Biochem Biophys Res Commun. 1996 Nov 1;228(1):38-44. doi: 10.1006/bbrc.1996.1613.
A novel isoform of UDP-GalNAc:polypeptide N-acetylgalactosaminyltransferase, designated ppGaNTase-T3, has been cloned from a mouse testis cDNA library and expressed in COS7 cells. ppGaNTase-T3 displayed 64 and 59% amino acid identity with ppGaNTase-T1 and ppGaNTase-T2, respectively, and 96% amino acid identity with the recently reported human form of ppGaNTase-T3. The ppGaNTase-T3 transcript is abundant in the major salivary glands, gastrointestinal tract and both the male and female reproductive systems. ppGaNTase-T3 and ppGaNTase-T1 display overlapping substrate preferences in vitro, although mapping studies of O-glycosylated peptides suggests that certain hydroxyamino acids are preferentially glycosylated by each isoform. This suggests that more than one isoform of ppGaNTase may be required to complete the O-glycosylation of endogenous substrates.

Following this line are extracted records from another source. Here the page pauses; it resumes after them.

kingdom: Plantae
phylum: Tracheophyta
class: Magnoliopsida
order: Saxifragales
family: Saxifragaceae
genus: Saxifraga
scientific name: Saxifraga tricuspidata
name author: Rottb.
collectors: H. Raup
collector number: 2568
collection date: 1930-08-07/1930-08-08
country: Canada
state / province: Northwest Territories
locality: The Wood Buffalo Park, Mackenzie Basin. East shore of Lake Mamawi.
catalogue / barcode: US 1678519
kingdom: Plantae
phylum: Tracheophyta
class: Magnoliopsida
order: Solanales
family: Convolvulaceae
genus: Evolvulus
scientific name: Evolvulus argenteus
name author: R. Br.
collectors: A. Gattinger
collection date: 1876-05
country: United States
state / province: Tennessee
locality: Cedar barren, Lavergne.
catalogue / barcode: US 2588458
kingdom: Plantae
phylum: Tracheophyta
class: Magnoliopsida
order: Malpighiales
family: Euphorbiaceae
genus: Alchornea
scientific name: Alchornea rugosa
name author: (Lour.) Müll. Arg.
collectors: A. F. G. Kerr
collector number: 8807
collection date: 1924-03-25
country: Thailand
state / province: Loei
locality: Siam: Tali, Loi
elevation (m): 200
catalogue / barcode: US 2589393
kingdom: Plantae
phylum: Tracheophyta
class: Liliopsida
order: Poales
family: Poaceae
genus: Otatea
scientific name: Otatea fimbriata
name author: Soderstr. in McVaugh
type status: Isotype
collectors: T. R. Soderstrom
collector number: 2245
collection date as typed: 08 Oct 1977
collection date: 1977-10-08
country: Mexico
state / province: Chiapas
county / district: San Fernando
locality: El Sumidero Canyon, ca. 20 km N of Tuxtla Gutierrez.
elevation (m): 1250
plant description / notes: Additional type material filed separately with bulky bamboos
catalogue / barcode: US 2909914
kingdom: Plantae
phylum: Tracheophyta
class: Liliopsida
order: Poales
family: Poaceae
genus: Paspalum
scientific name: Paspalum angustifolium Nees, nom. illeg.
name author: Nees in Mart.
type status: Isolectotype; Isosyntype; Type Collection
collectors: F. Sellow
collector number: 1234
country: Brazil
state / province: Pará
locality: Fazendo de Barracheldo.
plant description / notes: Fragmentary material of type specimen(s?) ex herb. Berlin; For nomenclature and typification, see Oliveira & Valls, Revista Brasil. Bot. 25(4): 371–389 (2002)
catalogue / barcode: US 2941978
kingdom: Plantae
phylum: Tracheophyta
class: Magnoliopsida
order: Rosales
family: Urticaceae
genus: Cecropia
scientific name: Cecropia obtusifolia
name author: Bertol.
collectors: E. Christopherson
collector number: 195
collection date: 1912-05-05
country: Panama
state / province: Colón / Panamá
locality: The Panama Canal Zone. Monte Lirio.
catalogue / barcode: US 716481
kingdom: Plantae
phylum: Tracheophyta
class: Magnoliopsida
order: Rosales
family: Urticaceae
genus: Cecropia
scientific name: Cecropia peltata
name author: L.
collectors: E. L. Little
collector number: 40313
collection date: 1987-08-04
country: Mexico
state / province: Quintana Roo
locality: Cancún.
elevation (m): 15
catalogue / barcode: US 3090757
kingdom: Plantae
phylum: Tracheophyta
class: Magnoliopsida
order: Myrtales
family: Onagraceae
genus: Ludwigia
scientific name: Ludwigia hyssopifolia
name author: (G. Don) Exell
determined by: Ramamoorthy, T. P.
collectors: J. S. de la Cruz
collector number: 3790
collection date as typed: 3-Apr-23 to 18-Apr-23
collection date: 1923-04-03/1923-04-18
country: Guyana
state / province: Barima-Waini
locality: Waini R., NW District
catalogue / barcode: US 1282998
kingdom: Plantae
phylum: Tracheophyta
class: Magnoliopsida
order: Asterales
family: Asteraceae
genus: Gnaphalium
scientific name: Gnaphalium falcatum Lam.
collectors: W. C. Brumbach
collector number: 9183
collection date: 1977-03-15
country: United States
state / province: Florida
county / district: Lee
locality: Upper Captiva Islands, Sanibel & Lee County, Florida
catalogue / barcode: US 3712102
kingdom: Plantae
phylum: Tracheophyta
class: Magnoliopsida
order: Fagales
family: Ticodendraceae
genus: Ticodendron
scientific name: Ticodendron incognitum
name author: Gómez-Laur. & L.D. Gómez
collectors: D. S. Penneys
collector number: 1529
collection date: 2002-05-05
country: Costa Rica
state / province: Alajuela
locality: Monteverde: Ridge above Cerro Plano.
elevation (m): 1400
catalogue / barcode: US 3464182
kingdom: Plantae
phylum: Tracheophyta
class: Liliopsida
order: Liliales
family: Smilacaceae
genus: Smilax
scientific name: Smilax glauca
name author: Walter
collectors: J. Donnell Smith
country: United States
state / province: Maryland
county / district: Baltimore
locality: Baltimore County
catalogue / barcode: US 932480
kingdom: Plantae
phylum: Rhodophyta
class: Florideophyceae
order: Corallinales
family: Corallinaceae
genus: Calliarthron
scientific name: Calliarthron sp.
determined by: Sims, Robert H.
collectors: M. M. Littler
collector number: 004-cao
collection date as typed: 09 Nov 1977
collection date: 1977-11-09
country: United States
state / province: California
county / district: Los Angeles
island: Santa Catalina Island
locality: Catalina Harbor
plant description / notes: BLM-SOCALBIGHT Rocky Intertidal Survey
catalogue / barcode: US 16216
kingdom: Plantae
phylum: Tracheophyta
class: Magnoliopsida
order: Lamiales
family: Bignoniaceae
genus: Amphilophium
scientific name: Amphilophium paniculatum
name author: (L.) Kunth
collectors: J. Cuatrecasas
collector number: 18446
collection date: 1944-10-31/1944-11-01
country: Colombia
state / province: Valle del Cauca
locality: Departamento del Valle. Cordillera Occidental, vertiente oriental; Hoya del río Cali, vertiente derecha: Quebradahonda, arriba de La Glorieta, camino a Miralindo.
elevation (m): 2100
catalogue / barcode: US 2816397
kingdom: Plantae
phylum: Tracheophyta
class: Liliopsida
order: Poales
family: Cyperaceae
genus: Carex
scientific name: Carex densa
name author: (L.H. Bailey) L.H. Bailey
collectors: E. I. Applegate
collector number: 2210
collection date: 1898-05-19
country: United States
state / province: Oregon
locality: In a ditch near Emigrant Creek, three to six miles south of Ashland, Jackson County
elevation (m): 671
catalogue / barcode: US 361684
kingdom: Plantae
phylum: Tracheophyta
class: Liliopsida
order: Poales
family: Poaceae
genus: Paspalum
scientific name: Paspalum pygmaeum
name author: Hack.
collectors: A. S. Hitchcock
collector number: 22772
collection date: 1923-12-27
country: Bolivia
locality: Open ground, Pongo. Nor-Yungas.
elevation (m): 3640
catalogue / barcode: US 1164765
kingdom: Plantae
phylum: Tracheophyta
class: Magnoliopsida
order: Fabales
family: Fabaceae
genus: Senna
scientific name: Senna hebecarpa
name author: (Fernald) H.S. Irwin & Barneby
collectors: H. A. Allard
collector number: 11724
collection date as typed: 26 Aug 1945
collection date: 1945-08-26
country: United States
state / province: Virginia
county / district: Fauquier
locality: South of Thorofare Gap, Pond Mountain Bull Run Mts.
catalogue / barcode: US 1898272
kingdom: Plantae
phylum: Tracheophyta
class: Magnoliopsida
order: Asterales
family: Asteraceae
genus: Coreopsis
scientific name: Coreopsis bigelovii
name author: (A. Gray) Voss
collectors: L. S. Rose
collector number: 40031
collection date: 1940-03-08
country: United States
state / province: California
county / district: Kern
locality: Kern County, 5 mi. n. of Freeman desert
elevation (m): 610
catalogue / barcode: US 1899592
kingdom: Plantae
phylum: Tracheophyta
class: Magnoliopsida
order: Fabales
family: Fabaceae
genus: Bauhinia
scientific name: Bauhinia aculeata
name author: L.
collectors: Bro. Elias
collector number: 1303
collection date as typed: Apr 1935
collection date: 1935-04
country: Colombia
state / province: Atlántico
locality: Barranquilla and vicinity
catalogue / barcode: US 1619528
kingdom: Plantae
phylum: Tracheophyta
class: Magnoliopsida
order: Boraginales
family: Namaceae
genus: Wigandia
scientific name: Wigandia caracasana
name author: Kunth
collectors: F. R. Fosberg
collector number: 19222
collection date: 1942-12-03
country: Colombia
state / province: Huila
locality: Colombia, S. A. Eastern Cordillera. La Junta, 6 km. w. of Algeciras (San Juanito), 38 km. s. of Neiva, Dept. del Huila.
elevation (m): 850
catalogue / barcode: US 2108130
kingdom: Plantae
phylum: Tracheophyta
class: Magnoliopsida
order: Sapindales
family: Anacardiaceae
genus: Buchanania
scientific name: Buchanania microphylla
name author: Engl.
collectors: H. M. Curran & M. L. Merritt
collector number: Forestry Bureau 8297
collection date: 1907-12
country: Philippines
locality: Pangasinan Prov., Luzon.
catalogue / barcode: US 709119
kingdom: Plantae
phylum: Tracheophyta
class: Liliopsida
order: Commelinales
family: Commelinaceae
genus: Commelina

一种新型的UDP-N-乙酰半乳糖胺:多肽N-乙酰半乳糖胺基转移酶同工型,命名为ppGaNTase-T3,已从小鼠睾丸cDNA文库中克隆出来并在COS7细胞中表达。ppGaNTase-T3与ppGaNTase-T1和ppGaNTase-T2的氨基酸同一性分别为64%和59%,与最近报道的人源ppGaNTase-T3的氨基酸同一性为96%。ppGaNTase-T3转录本在主要唾液腺、胃肠道以及男性和女性生殖系统中均丰富表达。尽管对O-糖基化肽的定位研究表明某些羟基氨基酸优先被每种同工型糖基化,但ppGaNTase-T3和ppGaNTase-T1在体外表现出重叠的底物偏好性。这表明可能需要不止一种ppGaNTase同工型来完成内源性底物的O-糖基化。